Abstract

The active site topology of heterologously expressed CYP3A4 purified from an Escherichia coli expression system was examined using phenyldiazene. Incubation of CYP3A4 with phenyldiazene and subsequent oxidation yielded all four potential N-phenylprotoporphyrin IX regioisomers derived from attack on an available nitrogen atom in pyrrole rings B, A, C, or D (N_B:N_A:N_C:N_D = 6:73:7: 13). Further study using 28 active site mutants showed that substitution of residues closer to the heme, Ala-305, Thr-309, or Ala-370, with a larger residue caused the most drastic changes in regioisomer formation, which reflected the location of each amino acid residue replaced in a CYP3A4 homology model. Previous studies have suggested a conformational change in CYP3A4 upon binding of NADPH-cytochrome P450 reductase (CPR) or cytochrome b₅ (b₅). Therefore, regioisomer formation was also compared in the absence of redox partners and in the presence of CPR, b₅, or both.

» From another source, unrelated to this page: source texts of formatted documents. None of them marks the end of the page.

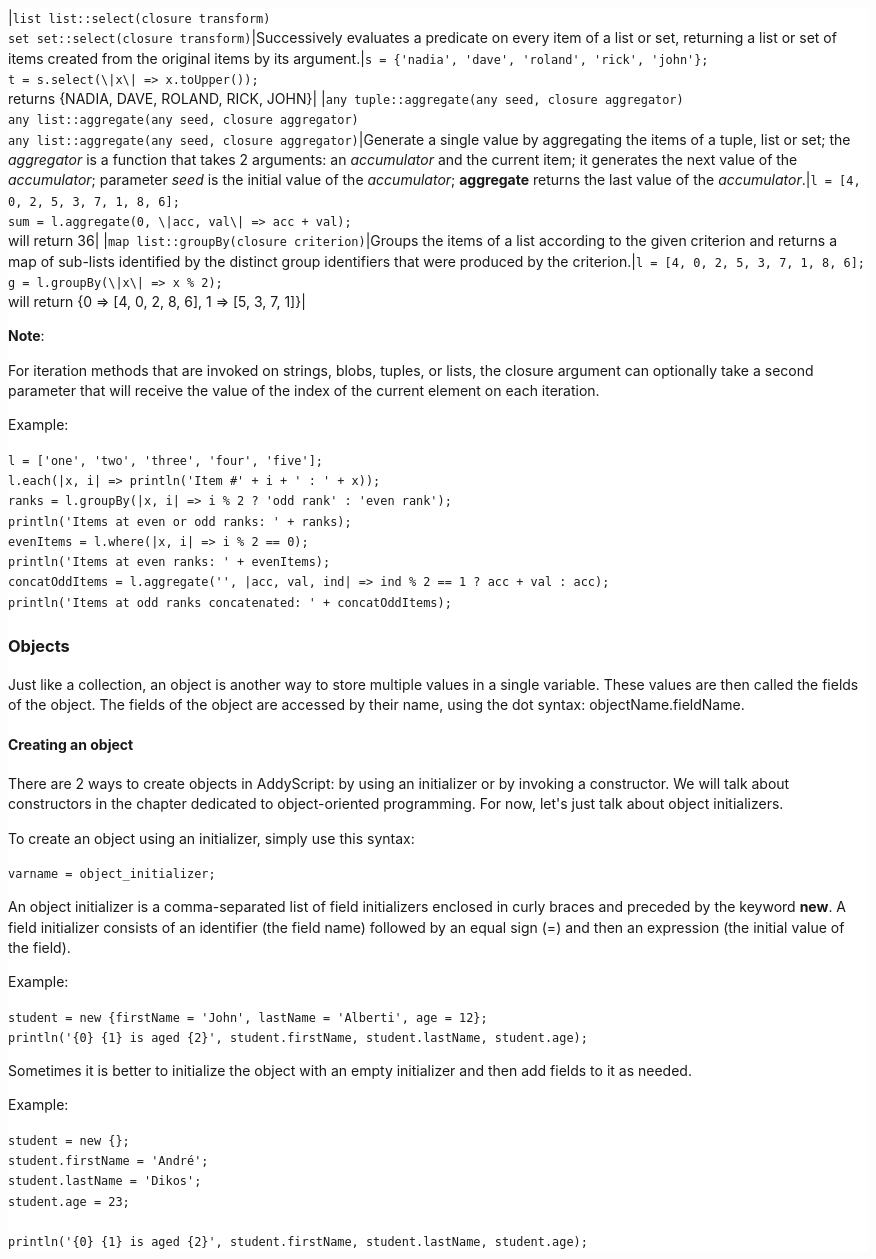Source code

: |`list list::select(closure transform)`<br>`set set::select(closure transform)`|Successively evaluates a predicate on every item of a list or set, returning a list or set of items created from the original items by its argument.|`s = {'nadia', 'dave', 'roland', 'rick', 'john'};`<br>`t = s.select(\|x\| => x.toUpper());`<br>returns {NADIA, DAVE, ROLAND, RICK, JOHN}|
|`any tuple::aggregate(any seed, closure aggregator)`<br>`any list::aggregate(any seed, closure aggregator)`<br>`any list::aggregate(any seed, closure aggregator)`|Generate a single value by aggregating the items of a tuple, list or set; the _aggregator_ is a function that takes 2 arguments: an _accumulator_ and the current item; it generates the next value of the _accumulator_; parameter _seed_ is the initial value of the _accumulator_; **aggregate** returns the last value of the _accumulator_.|`l = [4, 0, 2, 5, 3, 7, 1, 8, 6];`<br>`sum = l.aggregate(0, \|acc, val\| => acc + val);`<br>will return 36|
|`map list::groupBy(closure criterion)`|Groups the items of a list according to the given criterion and returns a map of sub-lists identified by the distinct group identifiers that were produced by the criterion.|`l = [4, 0, 2, 5, 3, 7, 1, 8, 6];`<br>`g = l.groupBy(\|x\| => x % 2);`<br>will return {0 => [4, 0, 2, 8, 6], 1 => [5, 3, 7, 1]}|

**Note**:

For iteration methods that are invoked on strings, blobs, tuples, or lists, the closure argument can optionally take a second parameter that will receive the value of the index of the current element on each iteration.

Example:

```JS
l = ['one', 'two', 'three', 'four', 'five'];
l.each(|x, i| => println('Item #' + i + ' : ' + x));
ranks = l.groupBy(|x, i| => i % 2 ? 'odd rank' : 'even rank');
println('Items at even or odd ranks: ' + ranks);
evenItems = l.where(|x, i| => i % 2 == 0);
println('Items at even ranks: ' + evenItems);
concatOddItems = l.aggregate('', |acc, val, ind| => ind % 2 == 1 ? acc + val : acc);
println('Items at odd ranks concatenated: ' + concatOddItems);
```

### Objects

Just like a collection, an object is another way to store multiple values ​​in a single variable. These values ​​are then called the fields of the object. The fields of the object are accessed by their name, using the dot syntax: objectName.fieldName.

#### Creating an object

There are 2 ways to create objects in AddyScript: by using an initializer or by invoking a constructor. We will talk about constructors in the chapter dedicated to object-oriented programming. For now, let's just talk about object initializers.

To create an object using an initializer, simply use this syntax:

`varname = object_initializer;`

An object initializer is a comma-separated list of field initializers enclosed in curly braces and preceded by the keyword **new**. A field initializer consists of an identifier (the field name) followed by an equal sign (=) and then an expression (the initial value of the field).

Example:

```JS
student = new {firstName = 'John', lastName = 'Alberti', age = 12};
println('{0} {1} is aged {2}', student.firstName, student.lastName, student.age);
```

Sometimes it is better to initialize the object with an empty initializer and then add fields to it as needed.

Example:

```JS
student = new {};
student.firstName = 'André';
student.lastName = 'Dikos';
student.age = 23;

println('{0} {1} is aged {2}', student.firstName, student.lastName, student.age);
```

Formation of all four regioisomers in CYP3A4 wild type, particularly the minor ones, was reduced in the presence of b₅. CPR also greatly decreased the three minor isomers but increased the major isomer significantly. The presence of b₅ and CPR restored minor isomer formation and suppressed the enhancement of N_A formation caused by CPR alone. Interestingly, the effects of the redox partners differed among representative active site mutants. In particular, the increase in N_C upon substitution of Ala-370 with Phe was significantly reversed in the presence of redox partners, strongly suggesting that a conformational change occurs around pyrrole ring C due to protein-protein interactions between CYP3A4 and CPR or b₅.